Age and gender played a part. The older runners were able to mentally detach and recover a lot faster after a run than those in the 20-34 age group – especially females – who were more prone to running-related injuries.
“Most running-related injuries are sustained as a result of overtraining and overuse or failing to adequately recover, merely due to an obsessive passion for running,” Prof de Jonge says.
“The majority of research focuses on the physical aspects of overtraining and lack of recovery time, but the mental aspects of running-related injuries have been ignored to date.
“When running becomes obsessive, it leads to problems. It controls the person’s life at the expense of other people and activities and leads to more running-related injuries. This behaviour has also been reported in other sports, including professional dancing and cycling.”


If you can see that your behaviour is harming others and your mental health is compromised because of your strict exercise routine, then there is no real set answer except to just limit your days of exercise. Set a schedule and stick to it. Slowly reduce the amount of exercise you do, increase the activities that nourish your mental health and seek help.
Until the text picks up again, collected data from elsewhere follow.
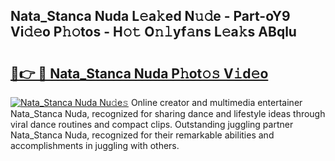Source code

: ## Nata_Stanca Nuda L𝚎a𝚔ed N𝚞𝚍e - Part-oY9 Vi𝚍𝚎o P𝚑𝚘tos - H𝚘𝚝 O𝚗𝚕yf𝚊ns L𝚎a𝚔s ABqlu

# <h2><a href="http://kfe5ff.oniu.top/?m=Nata_Stanca+Nuda">🔗👉 🔴 Nata_Stanca Nuda P𝚑ot𝚘𝚜 V𝚒d𝚎o</a></h2>

[![Nata_Stanca Nuda Nu𝚍e𝚜](https://i.imgur.com/0qMVB7G.gif)](http://kfe5ff.oniu.top/?m=Nata_Stanca+Nuda)
Online creator and multimedia entertainer Nata_Stanca Nuda, recognized for sharing dance and lifestyle ideas through viral dance routines and compact clips. Outstanding juggling partner Nata_Stanca Nuda, recognized for their remarkable abilities and accomplishments in juggling with others.  
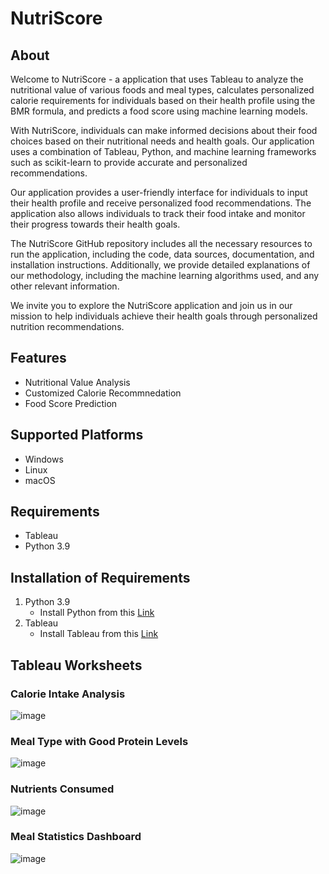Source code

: # NutriScore
## About
Welcome to NutriScore - a application that uses Tableau to analyze the nutritional value of various foods and meal types, calculates personalized calorie requirements for individuals based on their health profile using the BMR formula, and predicts a food score using machine learning models.

With NutriScore, individuals can make informed decisions about their food choices based on their nutritional needs and health goals. Our application uses a combination of Tableau, Python, and machine learning frameworks such as scikit-learn to provide accurate and personalized recommendations.

Our application provides a user-friendly interface for individuals to input their health profile and receive personalized food recommendations. The application also allows individuals to track their food intake and monitor their progress towards their health goals.

The NutriScore GitHub repository includes all the necessary resources to run the application, including the code, data sources, documentation, and installation instructions. Additionally, we provide detailed explanations of our methodology, including the machine learning algorithms used, and any other relevant information.

We invite you to explore the NutriScore application and join us in our mission to help individuals achieve their health goals through personalized nutrition recommendations.

## Features
* Nutritional Value Analysis
* Customized Calorie Recommnedation
* Food Score Prediction

## Supported Platforms
* Windows
* Linux
* macOS

## Requirements
* Tableau
* Python 3.9

## Installation of Requirements
1. Python 3.9
   * Install Python from this [Link](https://www.python.org/downloads/release/python-396/)
2. Tableau
   * Install Tableau from this [Link](https://www.tableau.com/products/desktop)


## Tableau Worksheets

### Calorie Intake Analysis
![image](https://user-images.githubusercontent.com/75007002/231090061-a058d2e8-19aa-4cd8-a00d-e9dcfb0dbc26.png)

### Meal Type with Good Protein Levels
![image](https://user-images.githubusercontent.com/75007002/231090546-3be7cf86-9bef-49b2-9526-3126d818137b.png)

### Nutrients Consumed
![image](https://user-images.githubusercontent.com/75007002/231090803-1ca8d599-8a76-4941-9a61-3e1e01335b31.png)

### Meal Statistics Dashboard
![image](https://user-images.githubusercontent.com/75007002/231091049-e40813f4-8387-4d44-ac6a-e7bd5b29f8cb.png)



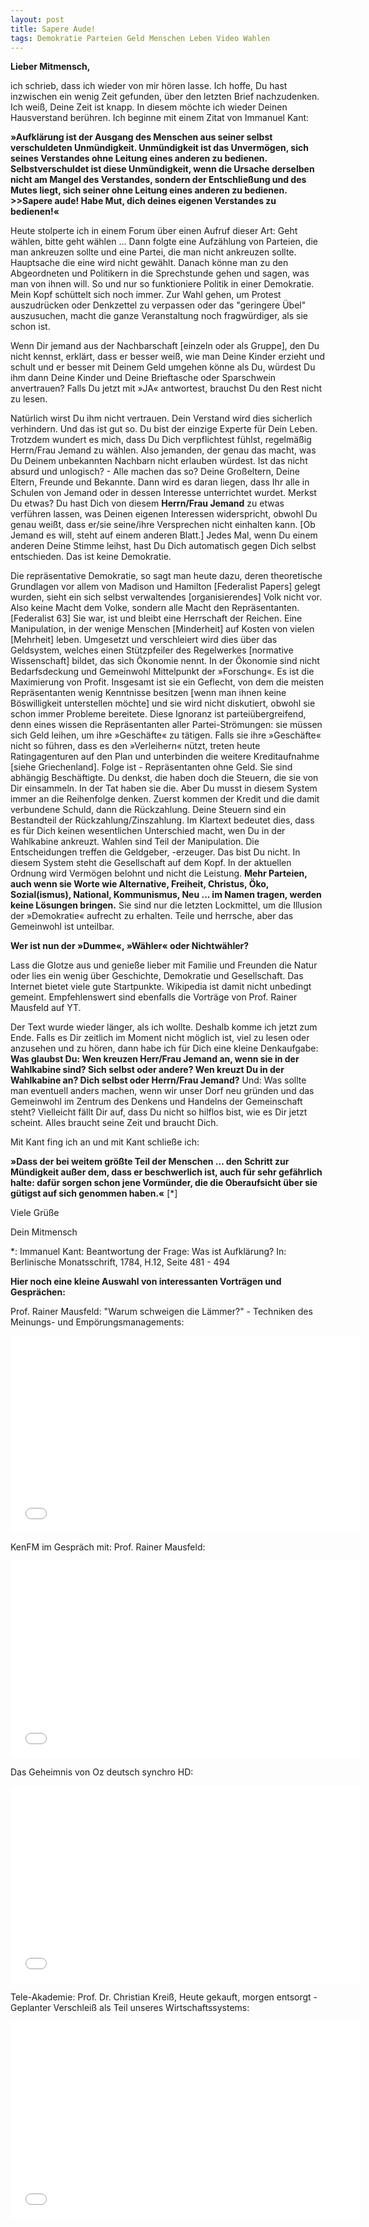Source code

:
 ```yaml
---
layout: post
title: Sapere Aude!
tags: Demokratie Parteien Geld Menschen Leben Video Wahlen
---
```


**Lieber Mitmensch,**

ich schrieb, dass ich wieder von mir hören lasse. Ich hoffe, Du hast inzwischen ein wenig Zeit gefunden, über den letzten Brief nachzudenken. Ich weiß, Deine Zeit ist knapp. In diesem möchte ich wieder Deinen Hausverstand berühren. Ich beginne mit einem Zitat von Immanuel Kant:

**»Aufklärung ist der Ausgang des Menschen aus seiner selbst verschuldeten Unmündigkeit. Unmündigkeit ist das Unvermögen, sich seines Verstandes ohne Leitung eines anderen zu bedienen. Selbstverschuldet ist diese Unmündigkeit, wenn die Ursache derselben nicht am Mangel des Verstandes, sondern der Entschließung und des Mutes liegt, sich seiner ohne Leitung eines anderen zu bedienen. >>Sapere aude! Habe Mut, dich deines eigenen Verstandes zu bedienen!«** <!--more-->

Heute stolperte ich in einem Forum über einen Aufruf dieser Art: Geht wählen, bitte geht wählen ... Dann folgte eine Aufzählung von Parteien, die man ankreuzen sollte und eine Partei, die man nicht ankreuzen sollte. Hauptsache die eine wird nicht gewählt. Danach könne man zu den Abgeordneten und Politikern in die Sprechstunde gehen und sagen, was man von ihnen will. So und nur so funktioniere Politik in einer Demokratie. Mein Kopf schüttelt sich noch immer. Zur Wahl gehen, um Protest auszudrücken oder Denkzettel zu verpassen oder das "geringere Übel" auszusuchen, macht die ganze Veranstaltung noch fragwürdiger, als sie schon ist.

Wenn Dir jemand aus der Nachbarschaft [einzeln oder als Gruppe], den Du nicht kennst, erklärt, dass er besser weiß, wie man Deine Kinder erzieht und schult und er besser mit Deinem Geld umgehen könne als Du, würdest Du ihm dann Deine Kinder und Deine Brieftasche oder Sparschwein anvertrauen? Falls Du jetzt mit »JA« antwortest, brauchst Du den Rest nicht zu lesen.


Natürlich wirst Du ihm nicht vertrauen. Dein Verstand wird dies sicherlich verhindern. Und das ist gut so. Du bist der einzige Experte für Dein Leben. Trotzdem wundert es mich, dass Du Dich verpflichtest fühlst, regelmäßig Herrn/Frau Jemand zu wählen. Also jemanden, der genau das macht, was Du Deinem unbekannten Nachbarn nicht erlauben würdest. Ist das nicht absurd und unlogisch? - Alle machen das so? Deine Großeltern, Deine Eltern, Freunde und Bekannte. Dann wird es daran liegen, dass Ihr alle in Schulen von Jemand oder in dessen Interesse unterrichtet wurdet. Merkst Du etwas? Du hast Dich von diesem **Herrn/Frau Jemand** zu etwas verführen lassen, was Deinen eigenen Interessen widerspricht, obwohl Du genau weißt, dass er/sie seine/ihre Versprechen nicht einhalten kann. [Ob Jemand es will, steht auf einem anderen Blatt.] Jedes Mal, wenn Du einem anderen Deine Stimme leihst, hast Du Dich automatisch gegen Dich selbst entschieden. Das ist keine Demokratie.

Die repräsentative Demokratie, so sagt man heute dazu, deren theoretische Grundlagen vor allem von Madison und Hamilton [Federalist Papers] gelegt wurden, sieht ein sich selbst verwaltendes [organisierendes] Volk nicht vor. Also keine Macht dem Volke, sondern alle Macht den Repräsentanten. [Federalist 63] Sie war, ist und bleibt eine Herrschaft der Reichen. Eine Manipulation, in der wenige Menschen [Minderheit] auf Kosten von vielen [Mehrheit] leben. Umgesetzt und verschleiert wird dies über das Geldsystem, welches einen Stützpfeiler des Regelwerkes [normative Wissenschaft] bildet, das sich Ökonomie nennt. In der Ökonomie sind nicht Bedarfsdeckung und Gemeinwohl Mittelpunkt der »Forschung«. Es ist die Maximierung von Profit. Insgesamt ist sie ein Geflecht, von dem die meisten Repräsentanten wenig Kenntnisse besitzen [wenn man ihnen keine Böswilligkeit unterstellen möchte] und sie wird nicht diskutiert, obwohl sie schon immer Probleme bereitete. Diese Ignoranz ist parteiübergreifend, denn eines wissen die Repräsentanten aller Partei-Strömungen: sie müssen sich Geld leihen, um ihre »Geschäfte« zu tätigen. Falls sie ihre »Geschäfte« nicht so führen, dass es den »Verleihern« nützt, treten heute Ratingagenturen auf den Plan und unterbinden die weitere Kreditaufnahme [siehe Griechenland]. Folge ist - Repräsentanten ohne Geld. Sie sind abhängig Beschäftigte.
Du denkst, die haben doch die Steuern, die sie von Dir einsammeln. In der Tat haben sie die. Aber Du musst in diesem System immer an die Reihenfolge denken. Zuerst kommen der Kredit und die damit verbundene Schuld, dann die Rückzahlung. Deine Steuern sind ein Bestandteil der Rückzahlung/Zinszahlung. Im Klartext bedeutet dies, dass es für Dich keinen wesentlichen Unterschied macht, wen Du in der Wahlkabine ankreuzt. Wahlen sind Teil der Manipulation. Die Entscheidungen treffen die Geldgeber, -erzeuger. Das bist Du nicht. In diesem System steht die Gesellschaft auf dem Kopf. In der aktuellen Ordnung wird Vermögen belohnt und nicht die Leistung. **Mehr Parteien, auch wenn sie Worte wie Alternative, Freiheit, Christus, Öko, Sozial(ismus), National, Kommunismus, Neu ... im Namen tragen, werden keine Lösungen bringen.** Sie sind nur die letzten Lockmittel, um die Illusion der »Demokratie« aufrecht zu erhalten. Teile und herrsche, aber das Gemeinwohl ist unteilbar.

**Wer ist nun der »Dumme«, »Wähler« oder Nichtwähler?**

Lass die Glotze aus und genieße lieber mit Familie und Freunden die Natur oder lies ein wenig über Geschichte, Demokratie und Gesellschaft. Das Internet bietet viele gute Startpunkte. Wikipedia ist damit nicht unbedingt gemeint. Empfehlenswert sind ebenfalls die Vorträge von Prof. Rainer Mausfeld auf YT.

Der Text wurde wieder länger, als ich wollte. Deshalb komme ich jetzt zum Ende. Falls es Dir zeitlich im Moment nicht möglich ist, viel zu lesen oder anzusehen und zu hören, dann habe ich für Dich eine kleine Denkaufgabe: **Was glaubst Du: Wen kreuzen Herr/Frau Jemand an, wenn sie in der Wahlkabine sind? Sich selbst oder andere? Wen kreuzt Du in der Wahlkabine an? Dich selbst oder Herrn/Frau Jemand?** Und: Was sollte man eventuell anders machen, wenn wir unser Dorf neu gründen und das Gemeinwohl im Zentrum des Denkens und Handelns der Gemeinschaft steht? Vielleicht fällt Dir auf, dass Du nicht so hilflos bist, wie es Dir jetzt scheint. Alles braucht seine Zeit und braucht Dich.

Mit Kant fing ich an und mit Kant schließe ich:

**»Dass der bei weitem größte Teil der Menschen ... den Schritt zur Mündigkeit außer dem, dass er beschwerlich ist, auch für sehr gefährlich halte: dafür sorgen schon jene Vormünder, die die Oberaufsicht über sie gütigst auf sich genommen haben.«** [*]

Viele Grüße

Dein Mitmensch

*: Immanuel Kant: Beantwortung der Frage: Was ist Aufklärung? In: Berlinische Monatsschrift, 1784, H.12, Seite 481 - 494

**Hier noch eine kleine Auswahl von interessanten Vorträgen und Gesprächen:**

Prof. Rainer Mausfeld: "Warum schweigen die Lämmer?" - Techniken des Meinungs- und Empörungsmanagements:

<iframe width="560" height="315" src="//www.youtube.com/embed/nELNwj2xELg" frameborder="0" allowfullscreen></iframe>

KenFM im Gespräch mit: Prof. Rainer Mausfeld:

<iframe width="560" height="315" src="//www.youtube.com/embed/OwRNpeWj5Cs" frameborder="0" allowfullscreen></iframe>

Das Geheimnis von Oz deutsch synchro HD:

<iframe width="560" height="315" src="//www.youtube.com/embed/ZwnQmpP1q2I" frameborder="0" allowfullscreen></iframe>

Tele-Akademie: Prof. Dr. Christian Kreiß, Heute gekauft, morgen entsorgt - Geplanter Verschleiß als Teil unseres Wirtschaftssystems:

<iframe width="560" height="315" src="//www.youtube.com/embed/dWDaCJ2O6cc" frameborder="0" allowfullscreen></iframe>
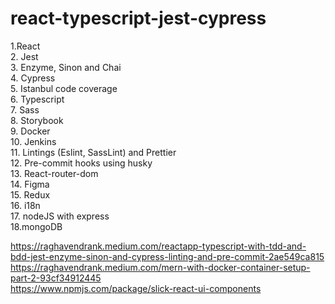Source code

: # react-typescript-jest-cypress

1.React<br/> 2. Jest<br/> 3. Enzyme, Sinon and Chai<br/> 4. Cypress<br/> 5. Istanbul code coverage<br/> 6. Typescript<br/> 7. Sass<br/> 8. Storybook<br/> 9. Docker<br/> 10. Jenkins<br/> 11. Lintings (Eslint, SassLint) and Prettier<br/> 12. Pre-commit hooks using husky<br/> 13. React-router-dom<br/> 14. Figma<br/> 15. Redux<br/> 16. i18n<br/> 17. nodeJS with express<br/> 18.mongoDB<br/>

https://raghavendrank.medium.com/reactapp-typescript-with-tdd-and-bdd-jest-enzyme-sinon-and-cypress-linting-and-pre-commit-2ae549ca815 <br/>
https://raghavendrank.medium.com/mern-with-docker-container-setup-part-2-93cf34912445 <br/>
https://www.npmjs.com/package/slick-react-ui-components
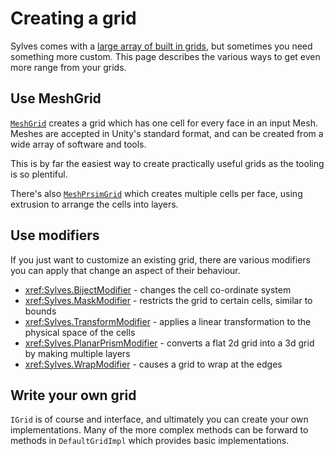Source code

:# Creating a grid

Sylves comes with a [large array of built in grids](all_grids.md), but sometimes you need something more custom. This page describes the various ways to get even more range from your grids.

## Use MeshGrid

[`MeshGrid`](xref:Sylves.MeshGrid) creates a grid which has one cell for every face in an input Mesh. Meshes are accepted in Unity's standard format, and can be created from a wide array of software and tools.

This is by far the easiest way to create practically useful grids as the tooling is so plentiful.

There's also [`MeshPrsimGrid`](xref:Sylves.MeshPrismGrid) which creates multiple cells per face, using extrusion to arrange the cells into layers.

## Use modifiers

If you just want to customize an existing grid, there are various modifiers you can apply that change an aspect of their behaviour.

* <xref:Sylves.BijectModifier> - changes the cell co-ordinate system
* <xref:Sylves.MaskModifier> - restricts the grid to certain cells, similar to bounds
* <xref:Sylves.TransformModifier> - applies a linear transformation to the physical space of the cells
* <xref:Sylves.PlanarPrismModifier> - converts a flat 2d grid into a 3d grid by making multiple layers
* <xref:Sylves.WrapModifier> - causes a grid to wrap at the edges

## Write your own grid

`IGrid` is of course and interface, and ultimately you can create your own implementations. Many of the more complex methods can be forward to methods in `DefaultGridImpl` which provides basic implementations.
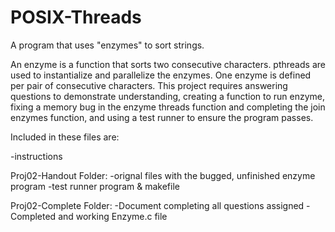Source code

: # POSIX-Threads
A program that uses "enzymes" to sort strings.

An enzyme is a function that sorts two consecutive characters. pthreads are used to instantialize and parallelize the enzymes. One enzyme is defined per pair of consecutive characters. This project requires answering questions to demonstrate understanding, creating a function to run enzyme, fixing a memory bug in the enzyme threads function and completing the join enzymes function, and using a test runner to ensure the program passes. 

Included in these files are:

-instructions 

Proj02-Handout Folder:
-orignal files with the bugged, unfinished enzyme program
-test runner program & makefile


Proj02-Complete Folder:
-Document completing all questions assigned
-Completed and working Enzyme.c file


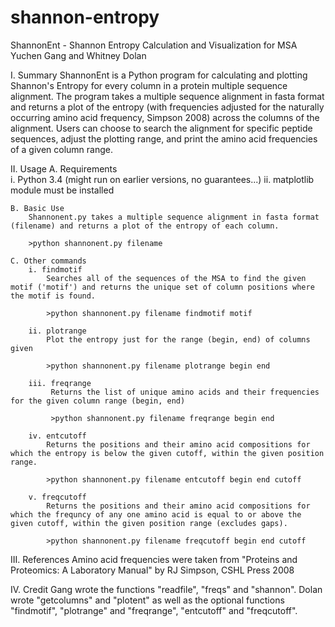# shannon-entropy

ShannonEnt - Shannon Entropy Calculation and Visualization for MSA 
Yuchen Gang and Whitney Dolan 

I. Summary 
ShannonEnt is a Python program for calculating and plotting Shannon's Entropy for every column in a protein multiple sequence alignment. The program takes a multiple sequence alignment in fasta format and returns a plot of the entropy (with frequencies adjusted for the naturally occurring amino acid frequency, Simpson 2008) across the columns of the alignment. Users can choose to search the alignment for specific peptide sequences, adjust the plotting range, and print the amino acid frequencies of a given column range. 

II. Usage
	A. Requirements  
		i. Python 3.4 (might run on earlier versions, no guarantees...) 
		ii. matplotlib module must be installed
 
	B. Basic Use
		Shannonent.py takes a multiple sequence alignment in fasta format (filename) and returns a plot of the entropy of each column.  

		>python shannonent.py filename 	

	C. Other commands 
		i. findmotif 
			Searches all of the sequences of the MSA to find the given motif ('motif') and returns the unique set of column positions where the motif is found. 
			
			>python shannonent.py filename findmotif motif
			
		ii. plotrange
			Plot the entropy just for the range (begin, end) of columns given
			
			>python shannonent.py filename plotrange begin end 
			
		iii. freqrange 
			 Returns the list of unique amino acids and their frequencies for the given column range (begin, end)
			 
			 >python shannonent.py filename freqrange begin end
		
		iv. entcutoff
			Returns the positions and their amino acid compositions for which the entropy is below the given cutoff, within the given position range. 
			
			>python shannonent.py filename entcutoff begin end cutoff
			
		v. freqcutoff
			Returns the positions and their amino acid compositions for which the frequncy of any one amino acid is equal to or above the given cutoff, within the given position range (excludes gaps). 
			
			>python shannonent.py filename freqcutoff begin end cutoff 



III. References 
Amino acid frequencies were taken from "Proteins and Proteomics: A Laboratory Manual" by RJ Simpson, CSHL Press 2008

IV. Credit
Gang wrote the functions "readfile", "freqs" and "shannon". Dolan wrote "getcolumns" and "plotent" as well as the optional functions "findmotif", "plotrange" and "freqrange", "entcutoff" and "freqcutoff".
If you think you have an addictive personality, try and avoid drugs, alcohol, caffeine and any other addictive substance.

Is it really a problem?

There is no doubt that addiction to exercise can have dire effects on peoples mental health. However, once realised, this can easily be overcome without the need for professional help. Exercise and body movement keeps peoples minds active and makes us live longer more peaceful lives. This only becomes a problem if your mental health or others are put in harm.